- [WHAT YOU NEED TO DO]: Set down each record below precisely, skipping the pictures.

::::::

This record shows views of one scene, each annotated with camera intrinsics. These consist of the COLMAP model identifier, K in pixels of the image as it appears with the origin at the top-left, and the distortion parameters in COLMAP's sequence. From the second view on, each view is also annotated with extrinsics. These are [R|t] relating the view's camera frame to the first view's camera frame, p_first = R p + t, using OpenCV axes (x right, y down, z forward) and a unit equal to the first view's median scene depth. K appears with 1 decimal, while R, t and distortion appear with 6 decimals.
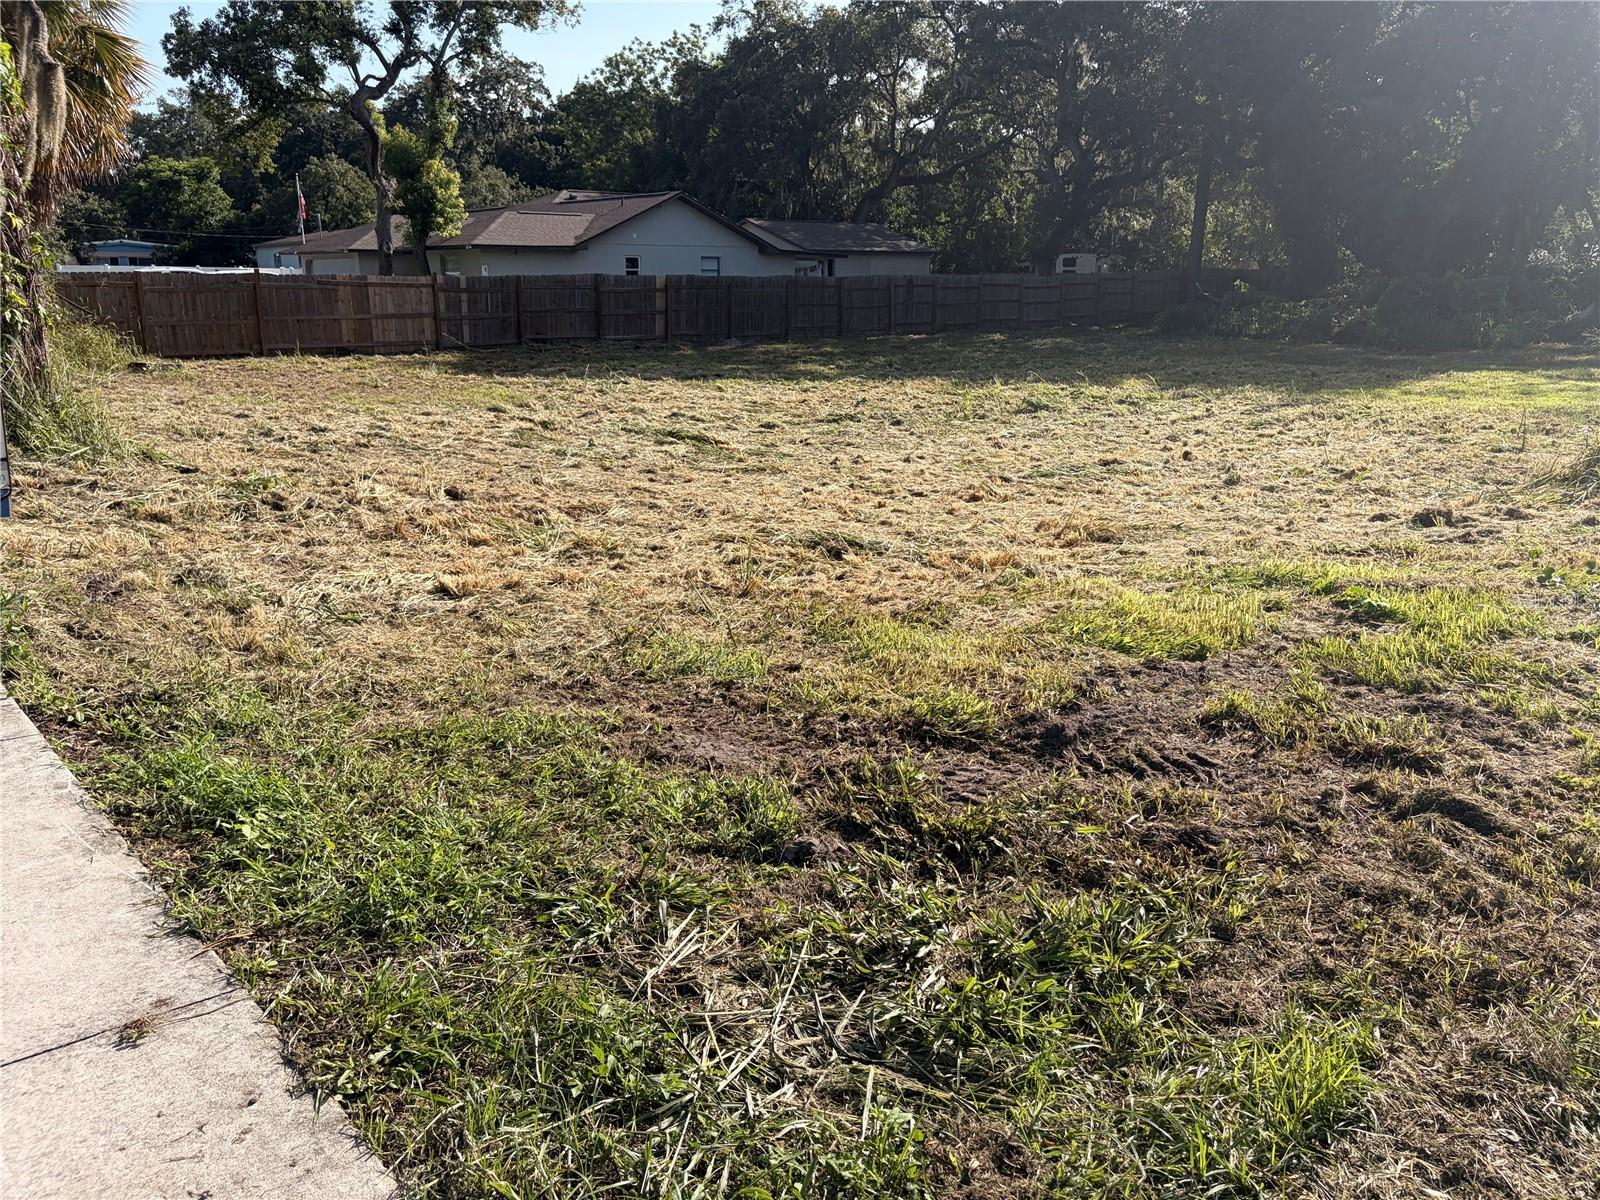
lens RADIAL K [[1219.8, 0, 802.9], [0, 1219.8, 617.5], [0, 0, 1]] dist [0.048021, -0.088424]
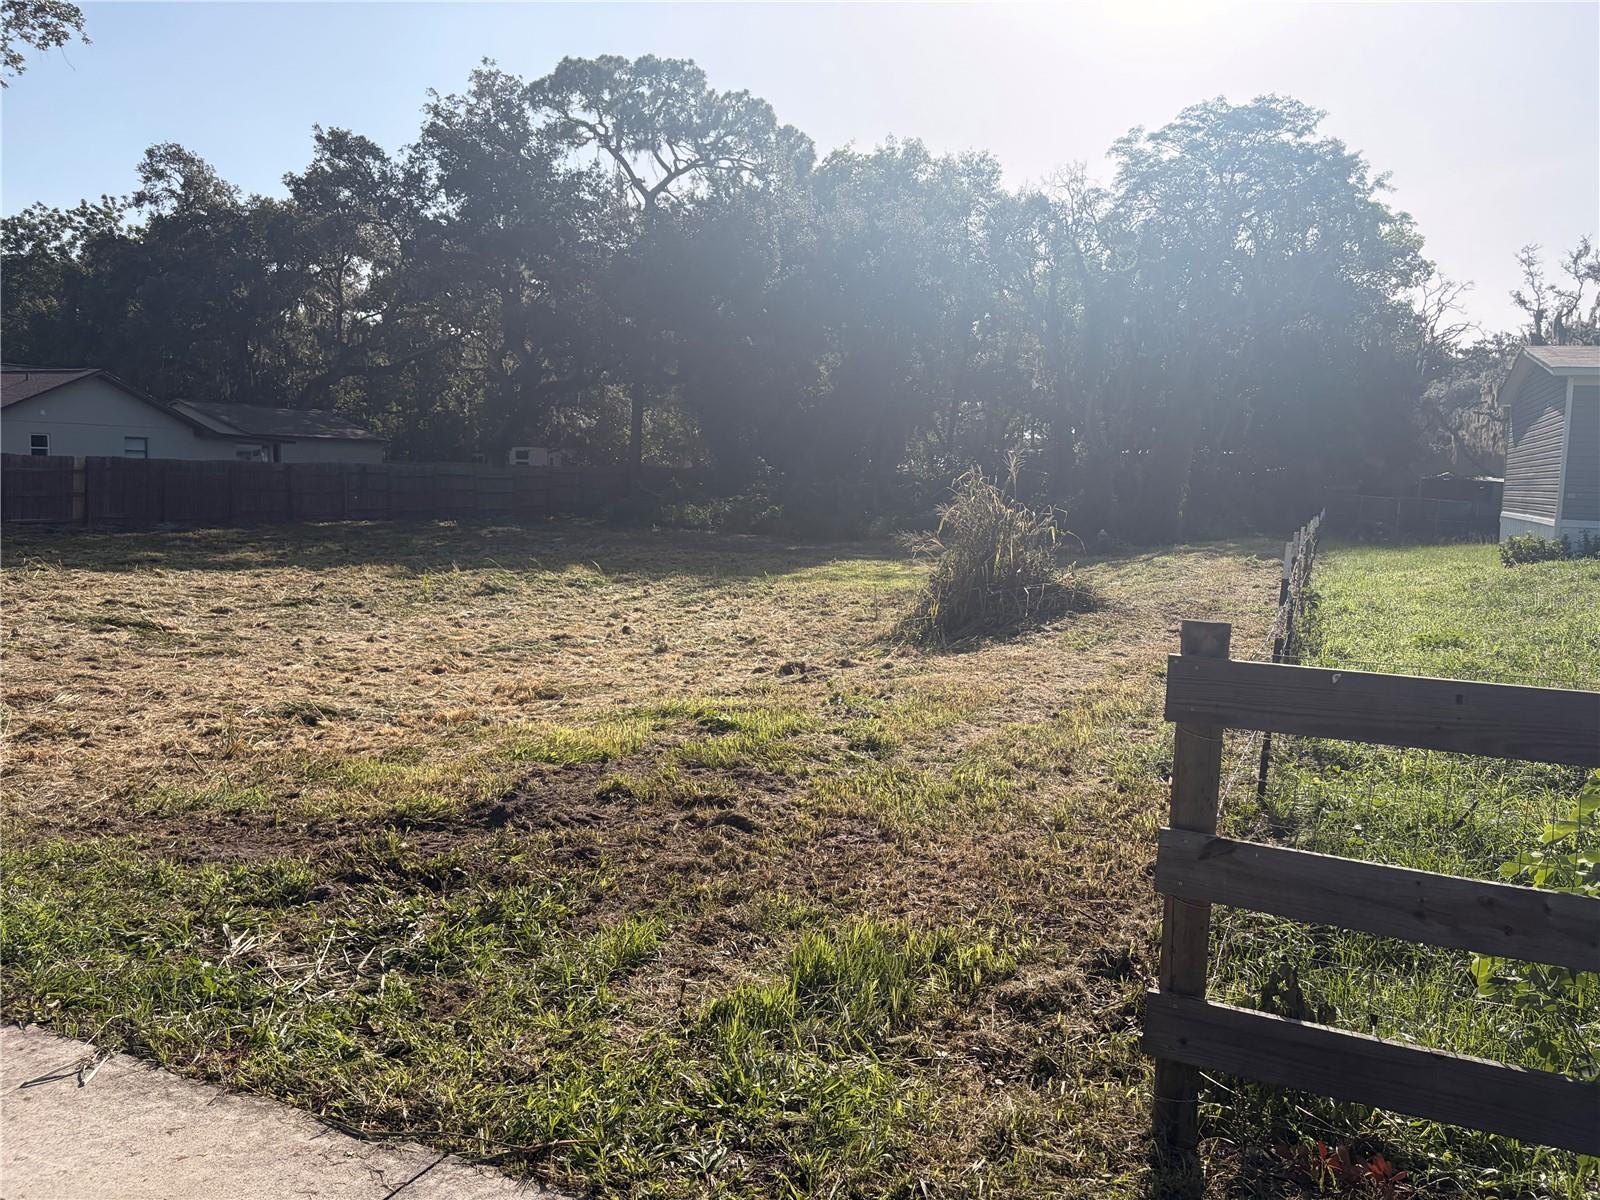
lens RADIAL K [[1221.3, 0, 796.5], [0, 1221.3, 592.0], [0, 0, 1]] dist [0.071153, -0.071097]
pose [[0.911486, -0.012670, 0.411136, -0.018972], [0.081129, 0.985429, -0.149493, 0.022944], [-0.403251, 0.169616, 0.899232, -0.137846]]
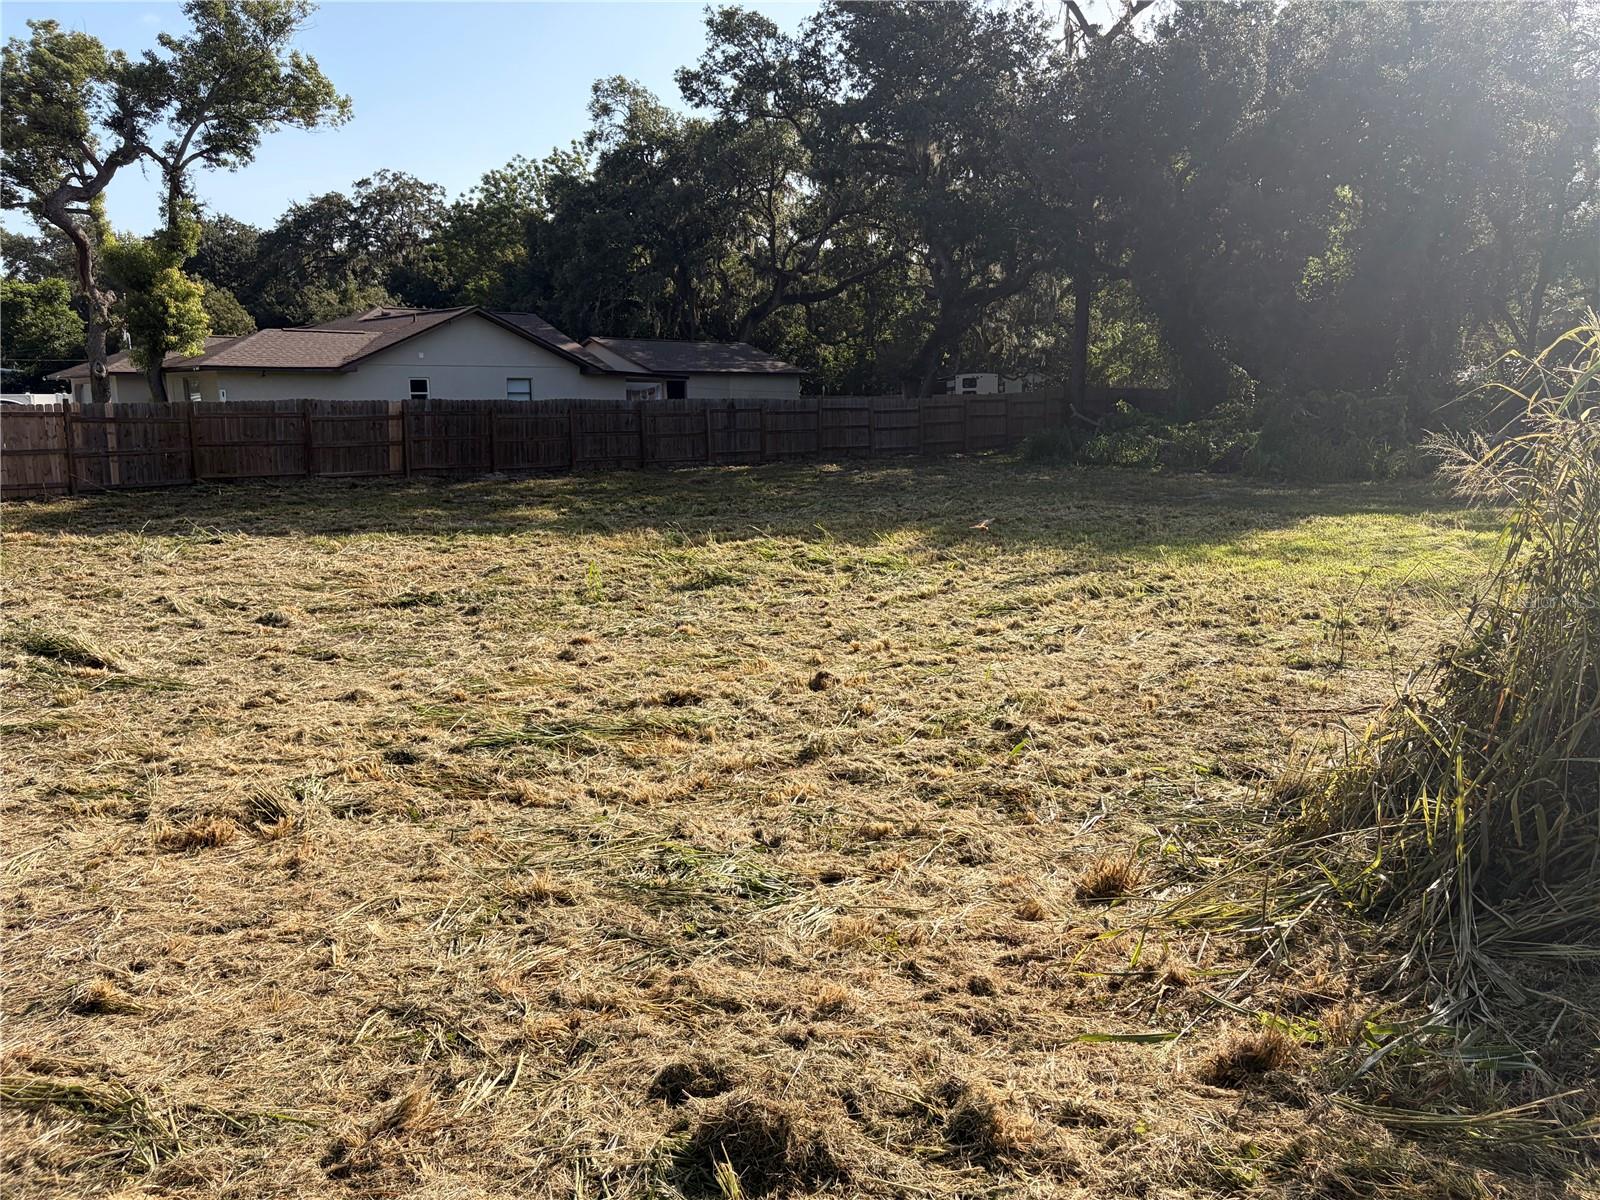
lens RADIAL K [[1219.0, 0, 822.4], [0, 1219.0, 599.9], [0, 0, 1]] dist [0.066144, -0.085255]
pose [[0.999366, -0.013248, 0.033044, 0.336654], [0.016724, 0.994094, -0.107225, -0.120769], [-0.031429, 0.107710, 0.993685, 0.424345]]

::::::

- [REPLY]:
This record shows views of one scene, each annotated with camera intrinsics. These consist of the COLMAP model identifier, K in pixels of the image as it appears with the origin at the top-left, and the distortion parameters in COLMAP's sequence. From the second view on, each view is also annotated with extrinsics. These are [R|t] relating the view's camera frame to the first view's camera frame, p_first = R p + t, using OpenCV axes (x right, y down, z forward) and a unit equal to the first view's median scene depth. K appears with 1 decimal, while R, t and distortion appear with 6 decimals.
lens RADIAL K [[1219.8, 0, 802.9], [0, 1219.8, 617.5], [0, 0, 1]] dist [0.048021, -0.088424]
lens RADIAL K [[1221.3, 0, 796.5], [0, 1221.3, 592.0], [0, 0, 1]] dist [0.071153, -0.071097]
pose [[0.911486, -0.012670, 0.411136, -0.018972], [0.081129, 0.985429, -0.149493, 0.022944], [-0.403251, 0.169616, 0.899232, -0.137846]]
lens RADIAL K [[1219.0, 0, 822.4], [0, 1219.0, 599.9], [0, 0, 1]] dist [0.066144, -0.085255]
pose [[0.999366, -0.013248, 0.033044, 0.336654], [0.016724, 0.994094, -0.107225, -0.120769], [-0.031429, 0.107710, 0.993685, 0.424345]]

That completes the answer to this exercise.